§ **ENTRIES PROVIDED**
+++

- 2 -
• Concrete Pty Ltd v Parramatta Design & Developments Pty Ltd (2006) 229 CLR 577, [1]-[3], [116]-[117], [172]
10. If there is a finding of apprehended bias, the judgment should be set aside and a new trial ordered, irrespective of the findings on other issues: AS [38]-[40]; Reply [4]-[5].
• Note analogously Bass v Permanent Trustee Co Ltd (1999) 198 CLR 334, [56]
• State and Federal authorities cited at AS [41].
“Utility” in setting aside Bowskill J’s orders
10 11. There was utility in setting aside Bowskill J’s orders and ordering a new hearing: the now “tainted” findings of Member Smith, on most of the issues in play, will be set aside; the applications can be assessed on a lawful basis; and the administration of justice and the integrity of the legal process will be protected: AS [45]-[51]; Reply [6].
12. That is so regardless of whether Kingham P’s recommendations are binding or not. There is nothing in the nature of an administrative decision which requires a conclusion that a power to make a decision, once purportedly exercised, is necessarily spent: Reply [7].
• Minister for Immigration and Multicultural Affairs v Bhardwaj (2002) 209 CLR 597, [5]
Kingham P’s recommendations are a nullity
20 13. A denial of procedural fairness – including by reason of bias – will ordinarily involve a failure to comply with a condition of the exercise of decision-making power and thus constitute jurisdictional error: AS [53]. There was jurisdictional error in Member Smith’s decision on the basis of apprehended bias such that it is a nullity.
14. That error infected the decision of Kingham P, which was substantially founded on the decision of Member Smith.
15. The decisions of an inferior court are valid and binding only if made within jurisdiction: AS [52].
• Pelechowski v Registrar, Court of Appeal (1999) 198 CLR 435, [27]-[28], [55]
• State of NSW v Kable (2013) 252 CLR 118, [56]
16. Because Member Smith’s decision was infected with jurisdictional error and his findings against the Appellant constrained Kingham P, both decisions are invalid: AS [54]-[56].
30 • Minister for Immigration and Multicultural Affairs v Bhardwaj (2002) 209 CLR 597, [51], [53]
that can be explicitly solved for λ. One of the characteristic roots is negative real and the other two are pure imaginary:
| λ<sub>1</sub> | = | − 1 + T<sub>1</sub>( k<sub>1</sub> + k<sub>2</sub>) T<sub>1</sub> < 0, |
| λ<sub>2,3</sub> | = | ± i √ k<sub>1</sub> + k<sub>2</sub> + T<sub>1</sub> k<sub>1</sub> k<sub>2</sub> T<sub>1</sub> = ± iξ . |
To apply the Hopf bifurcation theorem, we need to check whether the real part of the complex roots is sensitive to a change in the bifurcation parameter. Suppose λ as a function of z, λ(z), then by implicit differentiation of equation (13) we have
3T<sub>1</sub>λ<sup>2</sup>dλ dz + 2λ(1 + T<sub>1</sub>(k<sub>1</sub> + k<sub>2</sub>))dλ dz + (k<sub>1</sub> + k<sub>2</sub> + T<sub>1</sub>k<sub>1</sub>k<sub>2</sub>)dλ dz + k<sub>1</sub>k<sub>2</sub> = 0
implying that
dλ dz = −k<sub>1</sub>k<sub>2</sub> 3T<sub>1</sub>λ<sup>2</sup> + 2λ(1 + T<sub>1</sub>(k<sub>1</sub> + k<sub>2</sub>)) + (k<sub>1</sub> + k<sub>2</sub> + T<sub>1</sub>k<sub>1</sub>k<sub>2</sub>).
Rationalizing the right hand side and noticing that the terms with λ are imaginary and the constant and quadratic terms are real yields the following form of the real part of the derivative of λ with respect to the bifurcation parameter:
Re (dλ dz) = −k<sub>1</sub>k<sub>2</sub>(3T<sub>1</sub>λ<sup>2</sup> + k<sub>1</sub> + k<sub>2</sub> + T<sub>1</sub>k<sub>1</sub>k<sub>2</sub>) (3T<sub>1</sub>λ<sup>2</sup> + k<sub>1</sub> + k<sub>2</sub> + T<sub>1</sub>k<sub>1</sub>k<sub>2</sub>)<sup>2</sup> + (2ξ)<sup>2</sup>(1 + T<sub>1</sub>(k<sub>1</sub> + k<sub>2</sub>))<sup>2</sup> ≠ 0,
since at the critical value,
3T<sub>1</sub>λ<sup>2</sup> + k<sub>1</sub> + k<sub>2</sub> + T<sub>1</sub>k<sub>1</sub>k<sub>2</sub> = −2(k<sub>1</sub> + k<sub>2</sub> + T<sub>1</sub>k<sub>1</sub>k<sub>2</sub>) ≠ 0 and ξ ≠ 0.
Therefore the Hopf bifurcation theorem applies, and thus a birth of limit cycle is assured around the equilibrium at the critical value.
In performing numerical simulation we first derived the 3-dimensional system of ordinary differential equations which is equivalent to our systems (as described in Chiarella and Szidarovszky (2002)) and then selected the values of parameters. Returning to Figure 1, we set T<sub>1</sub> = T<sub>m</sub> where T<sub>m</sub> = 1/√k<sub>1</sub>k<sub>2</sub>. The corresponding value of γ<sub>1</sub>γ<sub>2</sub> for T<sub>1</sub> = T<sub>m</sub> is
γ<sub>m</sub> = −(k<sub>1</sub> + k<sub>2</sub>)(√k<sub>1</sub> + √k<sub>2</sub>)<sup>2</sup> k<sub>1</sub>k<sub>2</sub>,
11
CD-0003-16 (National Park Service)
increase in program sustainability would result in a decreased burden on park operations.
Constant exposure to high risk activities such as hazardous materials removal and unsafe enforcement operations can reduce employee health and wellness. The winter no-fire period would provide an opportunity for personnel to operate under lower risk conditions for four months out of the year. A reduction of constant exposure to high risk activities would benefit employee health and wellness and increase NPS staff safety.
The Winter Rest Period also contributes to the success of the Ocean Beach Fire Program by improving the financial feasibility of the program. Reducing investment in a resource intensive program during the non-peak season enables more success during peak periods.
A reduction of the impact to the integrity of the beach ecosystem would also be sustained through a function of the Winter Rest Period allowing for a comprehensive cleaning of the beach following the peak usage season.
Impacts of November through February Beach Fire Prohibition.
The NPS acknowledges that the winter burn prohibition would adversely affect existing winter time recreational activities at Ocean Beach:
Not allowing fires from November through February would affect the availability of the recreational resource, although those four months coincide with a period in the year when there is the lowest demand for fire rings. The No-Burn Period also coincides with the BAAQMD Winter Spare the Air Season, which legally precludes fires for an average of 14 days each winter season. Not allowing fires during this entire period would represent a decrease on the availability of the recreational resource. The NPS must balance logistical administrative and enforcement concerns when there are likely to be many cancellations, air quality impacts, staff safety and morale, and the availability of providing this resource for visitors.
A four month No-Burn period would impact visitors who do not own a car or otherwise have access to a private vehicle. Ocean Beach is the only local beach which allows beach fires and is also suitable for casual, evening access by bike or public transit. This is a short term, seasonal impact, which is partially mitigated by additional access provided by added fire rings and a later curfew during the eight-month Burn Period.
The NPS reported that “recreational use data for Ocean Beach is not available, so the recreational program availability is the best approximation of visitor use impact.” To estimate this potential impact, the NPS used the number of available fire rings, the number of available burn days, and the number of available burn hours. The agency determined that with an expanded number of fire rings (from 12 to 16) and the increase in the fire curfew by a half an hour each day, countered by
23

+++

§ **WHAT NEEDS TO BE DONE**
From the entries above, copy every line that holds the word "Immigration".

§ **RESPONSE TO THIS TASK**
• Minister for Immigration and Multicultural Affairs v Bhardwaj (2002) 209 CLR 597, [5]
30 • Minister for Immigration and Multicultural Affairs v Bhardwaj (2002) 209 CLR 597, [51], [53]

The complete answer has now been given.